Même si vous prenez grand soin de bien exposer et composer vos images à la prise de vue, elles ont souvent besoin de quelques petites retouches pour révéler tout leur potentiel : ici, un passage rapide dans Photoshop a permis de nettoyer le ciel et la vitre.

Se pose alors un problème d’ordre déontologique — jusqu’ou peut-on aller sans travestir le contenu et/ou le message d’une image ? Certains ayatollahs du photographiquement correct prônent l’absence de toute manipulation d’images. Toutefois, ils oublient que la prise de vue offre d’emblée de quoi interpréter la réalité à sa guise, moyennant un simple changement de cadrage, point de vue et/ou angle d’éclairage, pour ne pas parler de l’enlèvement ou déplacement préalable d’objets gênants ou des améliorations automatiques opérées à notre insu par le processeur d’image de l’appareil photo. Même si vous n’avez pas d’avis aussi tranché sur la retouche d’image, vous devez tout de même vous poser des questions sur les modifications à apporter à vos images, et notamment lorsque celles-ci vont au-delà de la simple suppression des poussières.

Depuis plus de vingt ans, le logiciel phare d’Adobe règne en maître parmi les logiciels de retouche, au point que le verbe « photoshopper » a fait une entrée timide dans le vocabulaire contemporain. Mais il est talonné de près par d’autres logiciels, et notamment Photo, Gimp et Photoline.
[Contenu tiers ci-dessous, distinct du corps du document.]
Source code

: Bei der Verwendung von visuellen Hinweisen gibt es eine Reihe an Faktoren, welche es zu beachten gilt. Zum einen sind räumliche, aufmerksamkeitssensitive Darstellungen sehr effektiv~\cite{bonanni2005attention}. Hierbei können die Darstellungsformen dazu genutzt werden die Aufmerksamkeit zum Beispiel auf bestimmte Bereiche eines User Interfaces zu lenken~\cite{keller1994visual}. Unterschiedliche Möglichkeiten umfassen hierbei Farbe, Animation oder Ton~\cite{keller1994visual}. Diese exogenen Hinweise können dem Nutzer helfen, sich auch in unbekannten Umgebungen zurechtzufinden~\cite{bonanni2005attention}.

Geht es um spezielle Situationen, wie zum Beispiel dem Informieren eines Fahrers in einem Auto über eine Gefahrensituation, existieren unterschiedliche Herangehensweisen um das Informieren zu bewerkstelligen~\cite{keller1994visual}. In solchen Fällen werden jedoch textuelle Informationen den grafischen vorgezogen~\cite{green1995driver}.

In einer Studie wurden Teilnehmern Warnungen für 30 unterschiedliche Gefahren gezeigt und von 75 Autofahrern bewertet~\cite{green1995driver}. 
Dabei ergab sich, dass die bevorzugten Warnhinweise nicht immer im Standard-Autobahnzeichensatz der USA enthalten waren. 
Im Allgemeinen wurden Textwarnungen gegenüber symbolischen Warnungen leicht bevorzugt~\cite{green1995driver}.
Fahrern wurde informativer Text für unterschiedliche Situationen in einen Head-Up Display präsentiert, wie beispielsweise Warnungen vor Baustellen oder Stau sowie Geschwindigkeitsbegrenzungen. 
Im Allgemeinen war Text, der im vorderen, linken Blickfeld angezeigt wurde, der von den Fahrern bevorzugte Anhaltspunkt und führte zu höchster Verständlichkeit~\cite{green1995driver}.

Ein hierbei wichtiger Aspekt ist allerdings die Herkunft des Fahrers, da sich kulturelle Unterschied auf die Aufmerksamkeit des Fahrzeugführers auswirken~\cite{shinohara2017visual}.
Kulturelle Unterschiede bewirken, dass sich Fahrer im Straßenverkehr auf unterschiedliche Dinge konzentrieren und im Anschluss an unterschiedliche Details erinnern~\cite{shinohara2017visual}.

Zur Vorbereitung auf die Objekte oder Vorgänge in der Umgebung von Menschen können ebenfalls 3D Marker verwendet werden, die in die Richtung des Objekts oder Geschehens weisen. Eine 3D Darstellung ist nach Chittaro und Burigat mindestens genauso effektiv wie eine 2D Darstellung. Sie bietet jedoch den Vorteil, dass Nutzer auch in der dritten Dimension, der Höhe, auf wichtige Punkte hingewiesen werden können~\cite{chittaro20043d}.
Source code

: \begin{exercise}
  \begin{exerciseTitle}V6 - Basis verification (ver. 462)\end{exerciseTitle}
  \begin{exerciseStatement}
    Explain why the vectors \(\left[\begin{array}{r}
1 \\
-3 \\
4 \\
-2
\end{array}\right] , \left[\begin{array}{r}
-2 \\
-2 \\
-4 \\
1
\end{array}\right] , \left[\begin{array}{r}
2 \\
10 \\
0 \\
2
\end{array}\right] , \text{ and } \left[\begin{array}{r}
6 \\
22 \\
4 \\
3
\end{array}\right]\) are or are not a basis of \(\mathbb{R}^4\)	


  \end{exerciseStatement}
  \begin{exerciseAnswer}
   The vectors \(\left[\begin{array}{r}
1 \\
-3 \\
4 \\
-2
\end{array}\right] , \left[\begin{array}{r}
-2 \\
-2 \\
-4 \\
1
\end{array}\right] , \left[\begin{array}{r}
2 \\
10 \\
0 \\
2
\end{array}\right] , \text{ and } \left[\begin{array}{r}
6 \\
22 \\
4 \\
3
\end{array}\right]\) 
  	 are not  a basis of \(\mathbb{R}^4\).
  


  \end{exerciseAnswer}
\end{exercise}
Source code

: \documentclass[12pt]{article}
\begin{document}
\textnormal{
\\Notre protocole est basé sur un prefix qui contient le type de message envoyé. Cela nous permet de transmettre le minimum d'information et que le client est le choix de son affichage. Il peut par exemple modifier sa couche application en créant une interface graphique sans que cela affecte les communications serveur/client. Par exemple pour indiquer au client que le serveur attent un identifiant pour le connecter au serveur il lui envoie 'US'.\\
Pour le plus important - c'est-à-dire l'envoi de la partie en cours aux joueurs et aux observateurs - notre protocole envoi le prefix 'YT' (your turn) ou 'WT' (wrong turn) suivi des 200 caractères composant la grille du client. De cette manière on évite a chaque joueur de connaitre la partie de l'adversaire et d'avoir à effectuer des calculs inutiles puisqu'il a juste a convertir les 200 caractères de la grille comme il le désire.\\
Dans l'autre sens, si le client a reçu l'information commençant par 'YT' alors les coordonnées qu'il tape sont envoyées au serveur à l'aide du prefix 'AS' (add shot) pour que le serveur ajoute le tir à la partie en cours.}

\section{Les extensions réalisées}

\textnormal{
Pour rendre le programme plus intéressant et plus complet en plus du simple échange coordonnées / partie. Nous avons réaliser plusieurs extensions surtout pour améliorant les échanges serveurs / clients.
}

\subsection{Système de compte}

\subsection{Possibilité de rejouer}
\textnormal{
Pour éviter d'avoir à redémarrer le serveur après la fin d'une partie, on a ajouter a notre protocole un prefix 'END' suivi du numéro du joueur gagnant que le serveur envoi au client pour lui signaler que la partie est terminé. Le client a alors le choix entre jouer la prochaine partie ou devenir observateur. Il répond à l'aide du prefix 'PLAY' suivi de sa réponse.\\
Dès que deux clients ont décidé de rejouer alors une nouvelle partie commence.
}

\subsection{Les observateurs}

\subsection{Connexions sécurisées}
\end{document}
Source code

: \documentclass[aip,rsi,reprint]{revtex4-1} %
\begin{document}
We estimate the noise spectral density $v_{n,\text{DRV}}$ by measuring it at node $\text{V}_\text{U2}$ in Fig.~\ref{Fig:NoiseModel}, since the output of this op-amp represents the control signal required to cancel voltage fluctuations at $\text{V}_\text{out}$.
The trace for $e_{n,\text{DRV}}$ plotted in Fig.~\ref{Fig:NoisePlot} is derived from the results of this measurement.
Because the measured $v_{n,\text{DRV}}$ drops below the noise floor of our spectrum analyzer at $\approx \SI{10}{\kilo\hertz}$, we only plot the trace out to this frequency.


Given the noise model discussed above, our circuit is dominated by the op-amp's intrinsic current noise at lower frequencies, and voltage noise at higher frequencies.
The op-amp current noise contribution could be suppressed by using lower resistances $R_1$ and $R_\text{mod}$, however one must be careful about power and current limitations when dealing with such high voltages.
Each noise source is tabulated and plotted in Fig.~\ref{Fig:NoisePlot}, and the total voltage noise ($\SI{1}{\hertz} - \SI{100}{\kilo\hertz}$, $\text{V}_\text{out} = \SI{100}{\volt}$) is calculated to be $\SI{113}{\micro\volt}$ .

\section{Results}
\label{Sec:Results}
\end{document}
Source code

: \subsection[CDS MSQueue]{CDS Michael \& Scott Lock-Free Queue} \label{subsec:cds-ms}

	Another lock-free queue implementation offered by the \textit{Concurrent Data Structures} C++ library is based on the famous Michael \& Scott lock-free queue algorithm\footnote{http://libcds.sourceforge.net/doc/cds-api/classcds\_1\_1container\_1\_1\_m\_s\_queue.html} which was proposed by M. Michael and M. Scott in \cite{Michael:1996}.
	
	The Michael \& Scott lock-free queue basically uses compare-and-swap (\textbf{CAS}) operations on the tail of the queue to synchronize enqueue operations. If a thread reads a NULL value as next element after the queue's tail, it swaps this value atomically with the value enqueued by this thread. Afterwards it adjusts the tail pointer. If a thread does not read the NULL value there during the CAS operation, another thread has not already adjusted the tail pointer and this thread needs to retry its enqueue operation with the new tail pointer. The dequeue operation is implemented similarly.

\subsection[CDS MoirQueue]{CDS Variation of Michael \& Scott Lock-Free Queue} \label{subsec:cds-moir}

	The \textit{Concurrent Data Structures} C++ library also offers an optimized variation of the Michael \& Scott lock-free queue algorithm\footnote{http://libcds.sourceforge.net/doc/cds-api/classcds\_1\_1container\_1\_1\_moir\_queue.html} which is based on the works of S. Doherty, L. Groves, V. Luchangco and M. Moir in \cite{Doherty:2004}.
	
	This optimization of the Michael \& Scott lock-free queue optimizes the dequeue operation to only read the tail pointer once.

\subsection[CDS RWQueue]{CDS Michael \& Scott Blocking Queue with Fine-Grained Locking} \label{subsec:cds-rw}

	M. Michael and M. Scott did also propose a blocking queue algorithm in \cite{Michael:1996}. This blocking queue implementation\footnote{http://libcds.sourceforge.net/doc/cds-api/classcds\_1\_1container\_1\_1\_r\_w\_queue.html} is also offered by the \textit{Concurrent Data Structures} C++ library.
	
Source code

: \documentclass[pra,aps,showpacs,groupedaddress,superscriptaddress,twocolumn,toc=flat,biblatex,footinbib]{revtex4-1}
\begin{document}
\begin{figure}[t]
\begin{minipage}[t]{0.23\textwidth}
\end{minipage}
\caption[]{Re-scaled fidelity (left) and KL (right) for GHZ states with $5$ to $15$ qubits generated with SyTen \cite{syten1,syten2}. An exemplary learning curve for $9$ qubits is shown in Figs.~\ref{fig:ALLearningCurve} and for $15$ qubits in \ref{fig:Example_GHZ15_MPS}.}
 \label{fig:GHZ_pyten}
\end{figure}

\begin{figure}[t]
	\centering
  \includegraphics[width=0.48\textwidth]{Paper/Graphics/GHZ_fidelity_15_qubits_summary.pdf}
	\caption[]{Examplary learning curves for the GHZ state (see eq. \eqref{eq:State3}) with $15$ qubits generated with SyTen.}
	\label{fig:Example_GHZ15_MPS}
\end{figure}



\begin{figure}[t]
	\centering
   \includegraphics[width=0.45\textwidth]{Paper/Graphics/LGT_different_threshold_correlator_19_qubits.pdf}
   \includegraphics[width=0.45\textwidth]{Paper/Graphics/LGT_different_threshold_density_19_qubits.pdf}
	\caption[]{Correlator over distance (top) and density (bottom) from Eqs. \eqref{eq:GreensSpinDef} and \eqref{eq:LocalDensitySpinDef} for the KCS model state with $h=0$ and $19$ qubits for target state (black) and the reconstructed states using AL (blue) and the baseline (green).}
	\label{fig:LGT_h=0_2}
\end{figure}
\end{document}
Pour les photographes de presse, les choix sont plus limités : si l’ajustement des couleurs et des tonalités, la transformation noir et blanc et le recadrage sont tolérés, la suppression ou le remplacement de certains éléments sont à éviter, car ils touchent à l’intégrité de l’image. Dans tous les autres domaines, vous pouvez donner libre cours à votre liberté d’expression. En veillant à ne pas verser dans l’extrême inverse — la maxime « autant que nécessaire, mais aussi peu que possible » s’applique également à la retouche d’image.